Interestingly, the average active manager often (slightly) beats their benchmark before fees. It’s just that the drag of a 1% expense ratio, in a market that returns 5% or 10%, eats up all the benefits the managers can create. Over time, low expenses are correlated with better performance.
Third, you may want to sell some of your funds to establish your target asset allocation. Most of your performance is based on your overall asset allocation. I see many younger investors who start out 100% in stocks and as they grow their wealth, eventually realize that they need some bonds. Other investors have some bonds, but no target allocation to use for rebalancing. So, start with your recipe first and adjust your funds to fulfill your target allocation. Otherwise, you end up with a poorly diversified portfolio.
If you are already invested in a low cost, diversified index fund, why sell it ever? I can think of two good reasons: rebalancing and tax loss harvesting.
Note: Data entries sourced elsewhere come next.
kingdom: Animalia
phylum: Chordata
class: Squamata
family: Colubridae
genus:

Outside of that, investors can do quite well by having little or no turnover and sticking with low cost Index funds for not just years, but decades.
What aren’t reasons for a long-term investor to sell? Coronavirus. Elections. Business cycles. News.
Sure, those things can impact stock prices in the short-term. But staying the course in an Index Fund seems to work better than any other strategy. So, yes to selling sector funds, single stocks, and high-expense funds to replace them with an Index Fund. Yes to the occasional sale for rebalancing or tax loss harvesting. Outside of those reasons, try to keep your diversified allocation and stick with your index funds. Now, if you are within five years of retirement and are concerned about risks to your retirement income, let’s talk about how to make sure you are on the right path.
I am posting this because right now volatility seems to be picking up into the election. And over the next two months, I worry that a lot of investors are going to feel spooked. You’re going to hear a lot of opinions about what is going to happen. And markets could, indeed, go down. That’s always a possibility. That’s the inescapable reality of being an investor. But, our approach is to stay the course in turbulent times and be patient. As unique as today’s challenges are, there were unique challenges before. Markets prevailed.